Inability to access training hinders expanded use of point-of-care ultrasound - Physician's Weekly

Inability to access training hinders expanded use of point-of-care ultrasound – Physician’s Weekly

Point-of-care ultrasound training is hampered by many factors, including availability of courses, time required to complete the course, and associated costs.

“There has been an explosion of interest in the use of spot ultrasound,” says Nilam J. Soni, MD, MS, SFHM, FACP. “It doesn’t take much to convince doctors that there’s a need for better technology at the bedside, and point-of-care ultrasound provides that. So the question is, we’ve established that this is a better way to deliver care, and the technology is available, but why isn’t everyone using it? »

For a study published in the Journal of Hospital MedicineDr. Soni, Jason P. Williams, MD, and colleagues aimed to determine the current use of point-of-care ultrasound (POCUS), as well as training needs and barriers related to the use of POCUS among heads of hospital medicine groups at Veterans Affairs medical centers.

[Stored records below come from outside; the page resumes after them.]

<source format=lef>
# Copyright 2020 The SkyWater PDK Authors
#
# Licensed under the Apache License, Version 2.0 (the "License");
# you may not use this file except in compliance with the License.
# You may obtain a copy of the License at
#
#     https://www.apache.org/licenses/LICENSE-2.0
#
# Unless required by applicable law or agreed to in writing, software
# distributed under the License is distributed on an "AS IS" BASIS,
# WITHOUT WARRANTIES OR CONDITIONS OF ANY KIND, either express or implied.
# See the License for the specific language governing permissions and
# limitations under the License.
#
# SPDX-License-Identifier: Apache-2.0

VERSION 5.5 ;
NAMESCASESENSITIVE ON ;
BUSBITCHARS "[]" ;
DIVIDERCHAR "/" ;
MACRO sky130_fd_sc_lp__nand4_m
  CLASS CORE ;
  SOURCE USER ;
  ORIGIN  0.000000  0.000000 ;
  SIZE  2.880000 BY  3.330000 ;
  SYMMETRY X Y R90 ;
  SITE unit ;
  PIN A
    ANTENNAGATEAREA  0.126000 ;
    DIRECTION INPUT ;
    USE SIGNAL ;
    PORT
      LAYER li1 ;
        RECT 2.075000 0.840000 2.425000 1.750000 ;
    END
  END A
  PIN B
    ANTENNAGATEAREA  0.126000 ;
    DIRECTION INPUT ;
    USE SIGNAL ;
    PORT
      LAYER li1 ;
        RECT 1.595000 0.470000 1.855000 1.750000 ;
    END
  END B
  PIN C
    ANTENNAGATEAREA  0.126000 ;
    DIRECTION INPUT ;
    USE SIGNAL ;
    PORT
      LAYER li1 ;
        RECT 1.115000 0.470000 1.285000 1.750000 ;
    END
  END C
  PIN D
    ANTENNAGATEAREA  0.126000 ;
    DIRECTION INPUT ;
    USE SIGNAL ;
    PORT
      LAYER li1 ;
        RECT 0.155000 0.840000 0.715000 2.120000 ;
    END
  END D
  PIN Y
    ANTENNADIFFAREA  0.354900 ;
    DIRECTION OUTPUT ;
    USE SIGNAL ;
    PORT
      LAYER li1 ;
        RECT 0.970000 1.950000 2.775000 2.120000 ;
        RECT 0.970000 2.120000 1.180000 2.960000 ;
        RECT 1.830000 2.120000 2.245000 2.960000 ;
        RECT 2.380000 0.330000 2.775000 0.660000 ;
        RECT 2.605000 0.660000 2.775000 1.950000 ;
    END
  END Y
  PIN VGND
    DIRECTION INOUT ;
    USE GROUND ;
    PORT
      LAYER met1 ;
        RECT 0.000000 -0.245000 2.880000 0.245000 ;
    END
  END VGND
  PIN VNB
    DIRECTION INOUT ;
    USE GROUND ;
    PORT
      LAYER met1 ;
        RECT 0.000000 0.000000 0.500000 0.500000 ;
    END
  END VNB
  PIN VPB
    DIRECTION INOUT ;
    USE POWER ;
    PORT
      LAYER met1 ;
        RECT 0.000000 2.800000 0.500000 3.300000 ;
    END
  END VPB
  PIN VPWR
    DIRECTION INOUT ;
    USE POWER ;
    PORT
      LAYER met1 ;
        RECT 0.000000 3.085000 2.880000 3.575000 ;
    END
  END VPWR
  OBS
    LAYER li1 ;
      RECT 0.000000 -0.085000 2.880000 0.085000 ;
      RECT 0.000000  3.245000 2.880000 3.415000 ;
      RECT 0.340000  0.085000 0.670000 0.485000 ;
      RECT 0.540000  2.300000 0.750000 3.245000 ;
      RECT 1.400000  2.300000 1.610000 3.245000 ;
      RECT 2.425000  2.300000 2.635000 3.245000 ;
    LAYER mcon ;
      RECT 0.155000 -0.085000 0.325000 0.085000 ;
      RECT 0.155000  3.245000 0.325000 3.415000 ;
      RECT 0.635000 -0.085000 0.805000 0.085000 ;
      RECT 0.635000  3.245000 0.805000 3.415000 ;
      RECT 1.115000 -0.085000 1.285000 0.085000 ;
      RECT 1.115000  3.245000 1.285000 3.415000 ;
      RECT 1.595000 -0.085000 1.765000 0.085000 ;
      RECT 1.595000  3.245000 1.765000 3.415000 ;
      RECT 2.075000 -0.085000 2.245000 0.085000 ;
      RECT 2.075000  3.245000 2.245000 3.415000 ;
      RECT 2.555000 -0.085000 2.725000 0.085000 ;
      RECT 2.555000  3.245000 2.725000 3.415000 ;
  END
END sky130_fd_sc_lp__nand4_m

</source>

“Only in this study, we wanted to characterize changes in POCUS use over time,” notes Dr. Williams. “We were able to do this by comparing the results of this study to a previous survey conducted by our group from 2015.”

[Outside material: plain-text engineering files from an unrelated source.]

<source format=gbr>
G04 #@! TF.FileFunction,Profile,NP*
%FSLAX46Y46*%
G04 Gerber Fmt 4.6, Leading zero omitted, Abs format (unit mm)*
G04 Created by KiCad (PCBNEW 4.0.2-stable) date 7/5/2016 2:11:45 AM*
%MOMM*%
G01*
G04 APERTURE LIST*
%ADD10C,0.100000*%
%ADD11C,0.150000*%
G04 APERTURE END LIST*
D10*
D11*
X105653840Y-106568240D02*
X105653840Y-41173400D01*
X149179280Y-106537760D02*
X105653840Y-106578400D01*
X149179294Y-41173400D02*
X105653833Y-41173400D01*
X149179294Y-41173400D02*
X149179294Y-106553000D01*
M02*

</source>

‘Huge gap’ between current use of POCUS and desire for training

The study team reported a 90% response rate among the 117 hospital medicine groups surveyed and continued use of POCUS in 64% of the groups. Between 2015 and 2020, the use of procedural POCUS decreased by 19%, but the use of diagnostic POCUS increased by 8% for cardiac applications, 7% for pulmonary applications and 8% for abdominal applications.

“I was very impressed that 64% of hospital medicine groups said at least one person used POCUS,” says Dr. Soni. “However, the number of bands using POCUS has not increased substantially as we had expected.”

Of the barriers to using POCUS reported by hospital chief physicians, lack of training was the most common (89%), and only 34% of hospital medicine groups had access to such training. (Table). Access to ultrasound equipment was the least common barrier to use, at 57%, and the proportion of hospital medicine groups with one or more ultrasound devices increased from 29% to 71 % from 2015 to 2020.

According to Dr. Soni, “there is a huge gap” in the current use of POCUS versus the desire for training. He cited several reasons for the discrepancy, including the inability to use technology without training, the inability to access training, and, at least initially, the inability to access equipment.

“We have made progress from an equipment availability perspective between 2015 and 2020,” says Dr. Soni. “Only about 30% of hospital medicine groups had one or more ultrasound scanners in 2015, but that has risen to about 70% in 2020. It’s the lack of training that persists in 2020.”

Identify and remove barriers to training

The results show that “there needs to be an investment in training and infrastructure” for the use of POCUS to grow, Dr Williams notes.

“It’s not just training that physicians need access to,” says Dr. Soni. “It’s the training-related factors, including taking time off work to participate, finding an available class, and getting to class, that are challenging for clinicians’ families and partners. There is also the question of who pays for the training.

The implications “are based on specific needs within a health system,” he continues, including whether training is available, whether clinicians can access the training, and whether equipment is available for practice.

“There are many training models, and they vary a lot,” says Dr. Soni. “I haven’t seen much research on the best or most effective training model for learners to achieve the skills for POCUS independently. What is the ideal course length? How many exams a clinician need to perform before being considered competent? We currently don’t have a lot of evidence on educational outcomes in terms of how to achieve competence effectively.”

Finally, the researchers agree that it will likely take 10 to 20 years before all clinicians who want to use POCUS are fully trained in the technology.

“Some specialty training programs, whether residencies or fellowships, require training in ultrasound, including critical care, emergency medicine, and endocrinology, but general practice programs – family medicine , internal medicine, pediatrics – currently do not,” says Dr. Soni. . “Once it becomes a requirement, it will allow us to get the resources to put the training infrastructure in place for everyone.”